With coloured frontispiece, 31 photographic plates and folding map. London: Heinemann, 1983. Crown octavo. pp. xxi, 368. Brown leatherette decorated in red. All edges gilt. A very good copy.
Shackleton’s epic journey across treacherous seas to summon help, after the ‘Endurance’ had been crushed and sunk by huge ice-floes, was truly one of the greatest feats of human endurance of the twentieth century. Tom Crean, later of The South Pole Inn, Annascaul, accompanied his fellow countryman on this expedition. Their ship was 200 miles from the nearest land, and 1,000 miles from human assistance.

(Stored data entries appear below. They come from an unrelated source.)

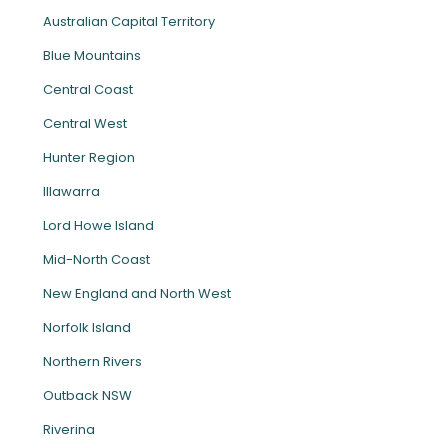
Australian Capital Territory
Blue Mountains
Central Coast
Central West
Hunter Region
Illawarra
Lord Howe Island
Mid-North Coast
New England and North West
Norfolk Island
Northern Rivers
Outback NSW
Riverina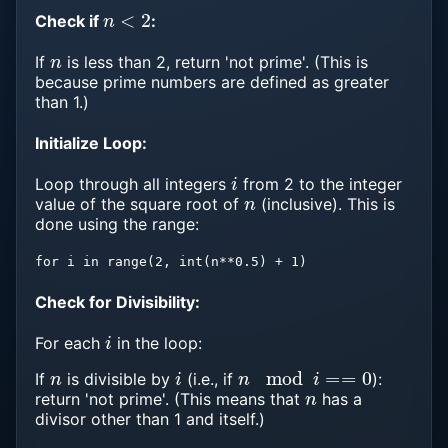
n
<
2
Check if
:
n
If
is less than 2, return 'not prime'. (This is
because prime numbers are defined as greater
than 1.)
Initialize Loop:
i
Loop through all integers
from 2 to the integer
n
value of the square root of
(inclusive). This is
done using the range:
for i in range(2, int(n**0.5) + 1)
Check for Divisibility:
i
For each
in the loop:
n
i
n
mod
i
==
0
If
is divisible by
(i.e., if
):
n
return 'not prime'. (This means that
has a
divisor other than 1 and itself.)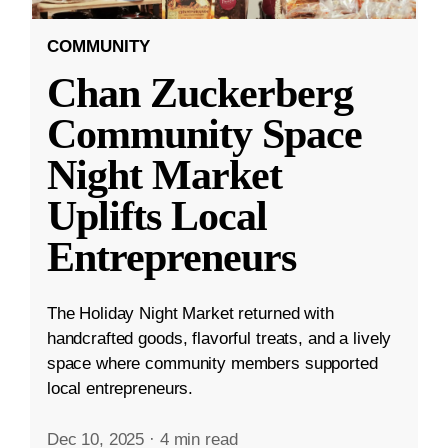
COMMUNITY
Chan Zuckerberg
Community Space
Night Market
Uplifts Local
Entrepreneurs
The Holiday Night Market returned with
handcrafted goods, flavorful treats, and a lively
space where community members supported
local entrepreneurs.
Dec 10, 2025
·
4 min read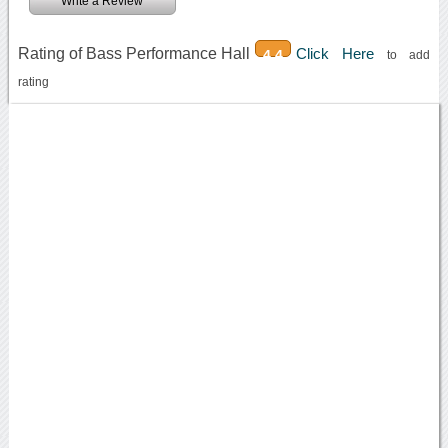
Write a Review
Rating of Bass Performance Hall
Click Here
4.4
to add
rating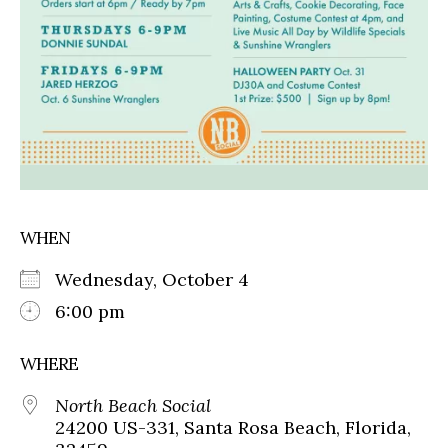
WHEN
Wednesday, October 4
6:00 pm
WHERE
North Beach Social
24200 US-331, Santa Rosa Beach, Florida,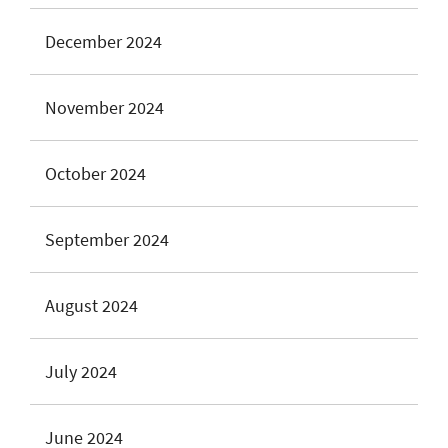
December 2024
November 2024
October 2024
September 2024
August 2024
July 2024
June 2024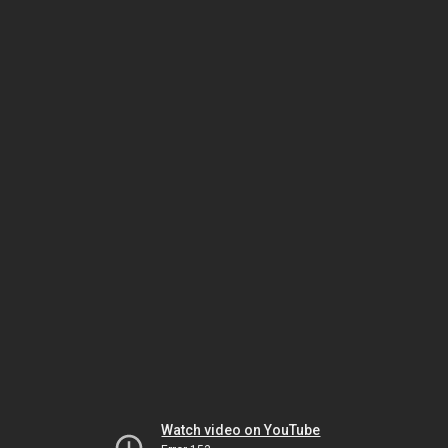
Watch video on YouTube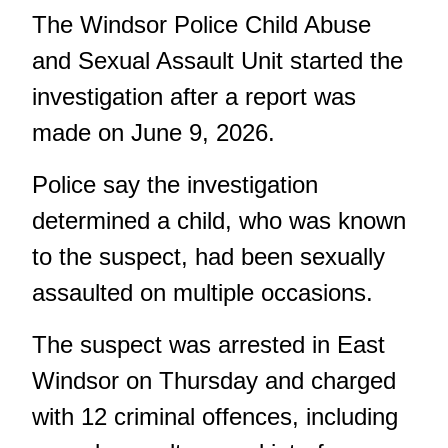
The Windsor Police Child Abuse
and Sexual Assault Unit started the
investigation after a report was
made on June 9, 2026.
Police say the investigation
determined a child, who was known
to the suspect, had been sexually
assaulted on multiple occasions.
The suspect was arrested in East
Windsor on Thursday and charged
with 12 criminal offences, including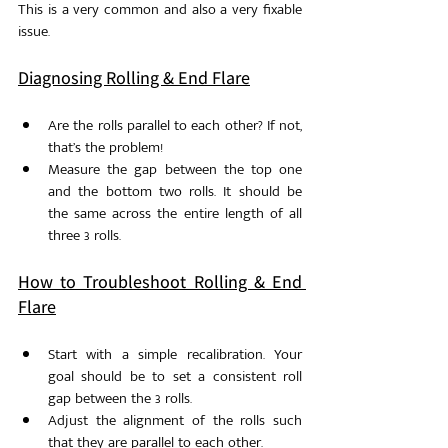
This is a very common and also a very fixable 
issue.
Diagnosing Rolling & End Flare
Are the rolls parallel to each other? If not, 
that’s the problem!
Measure the gap between the top one 
and the bottom two rolls. It should be 
the same across the entire length of all 
three 3 rolls.
How to Troubleshoot Rolling & End 
Flare
Start with a simple recalibration. Your 
goal should be to set a consistent roll 
gap between the 3 rolls. 
Adjust the alignment of the rolls such 
that they are parallel to each other. 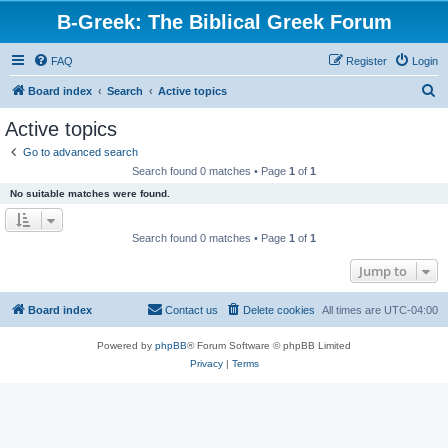
B-Greek: The Biblical Greek Forum
FAQ
Register
Login
S
Board index
Search
Active topics
e
Active topics
a
Go to advanced search
r
Search found 0 matches • Page
1
of
1
c
No suitable matches were found.
h
Search found 0 matches • Page
1
of
1
Jump to
Board index
Contact us
Delete cookies
All times are
UTC-04:00
Powered by
phpBB
® Forum Software © phpBB Limited
Privacy
|
Terms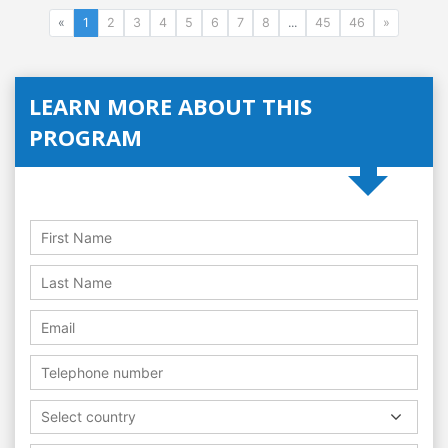
«
1
2
3
4
5
6
7
8
...
45
46
»
LEARN MORE ABOUT THIS
PROGRAM
Select country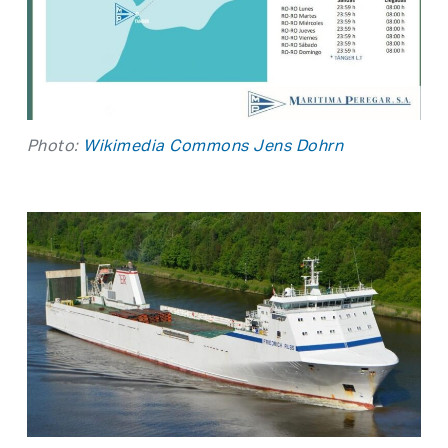
Photo:
Wikimedia Commons Jens Dohrn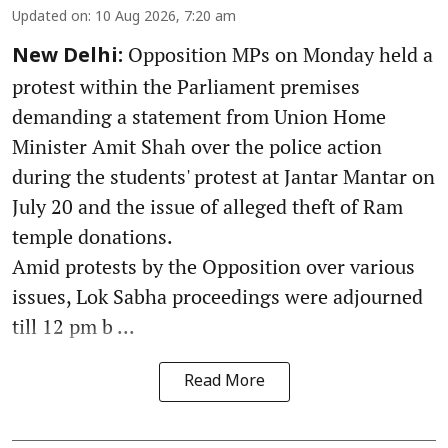
Updated on
:
10 Aug 2026, 7:20 am
Opposition MPs on Monday held a
New Delhi:
protest within the Parliament premises
demanding a statement from Union Home
Minister Amit Shah over the police action
during the students' protest at Jantar Mantar on
July 20 and the issue of alleged theft of Ram
temple donations.
Amid protests by the Opposition over various
issues, Lok Sabha proceedings were adjourned
till 12 pm b ...
Read More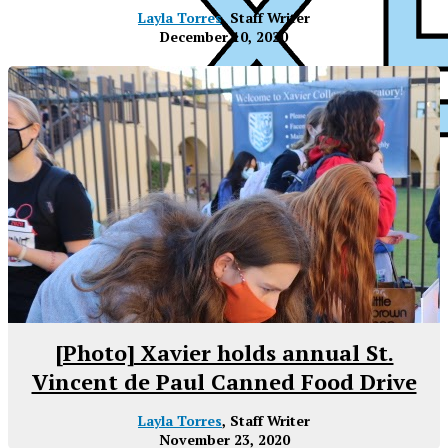
Layla Torres
, Staff Writer
December 10, 2020
XPress
[Photo] Xavier holds annual St.
Vincent de Paul Canned Food Drive
Layla Torres
, Staff Writer
November 23, 2020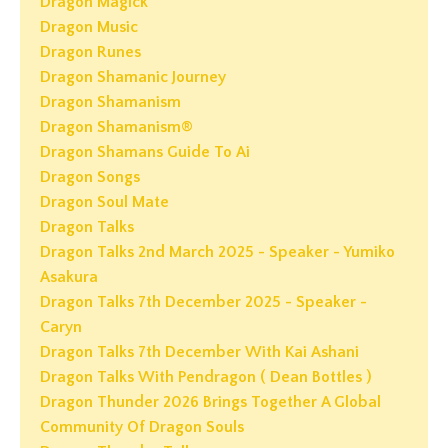
Dragon Magick
Dragon Music
Dragon Runes
Dragon Shamanic Journey
Dragon Shamanism
Dragon Shamanism®
Dragon Shamans Guide To Ai
Dragon Songs
Dragon Soul Mate
Dragon Talks
Dragon Talks 2nd March 2025 - Speaker - Yumiko
Asakura
Dragon Talks 7th December 2025 - Speaker -
Caryn
Dragon Talks 7th December With Kai Ashani
Dragon Talks With Pendragon ( Dean Bottles )
Dragon Thunder 2026 Brings Together A Global
Community Of Dragon Souls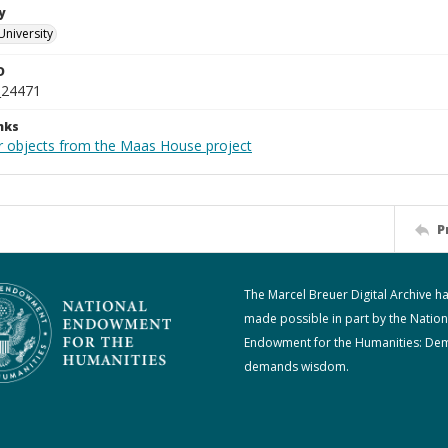
y
University
D
_24471
nks
r objects from the Maas House project
P
The Marcel Breuer Digital Archive h
made possible in part by the Nation
Endowment for the Humanities: De
demands wisdom.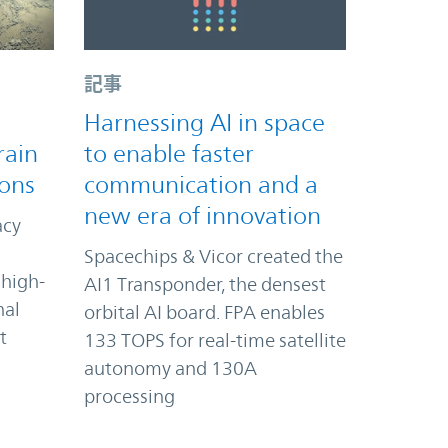
記事
Harnessing AI in space
rain
to enable faster
ions
communication and a
new era of innovation
acy
Spacechips & Vicor created the
 high-
AI1 Transponder, the densest
nal
orbital AI board. FPA enables
t
133 TOPS for real-time satellite
autonomy and 130A
processing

It was the beginning of one of the most astonishing voyages in maritime history. In a 22 foot long whaling boat they faced roaring seas and shrieking gales, their skin was flayed at every joint with sea blisters, their hands chafed and bleeding, their throats sore with thirst. For two long weeks they were continually bailing and chipping away ice formed by spray. But they got through, moreover, Shackleton and two others followed their miraculous sea journey with an astonishing feat of mountaineering. On South Georgia, in darkness of mists, without guides or maps, they made the first ever crossing of a snow- clad mountain range, sliding and staggering down the far side to reach the Norwegian whaling station and safety. ‘South’ is Shackleton’s monumental record of an adventure story crammed with human drama and endurance.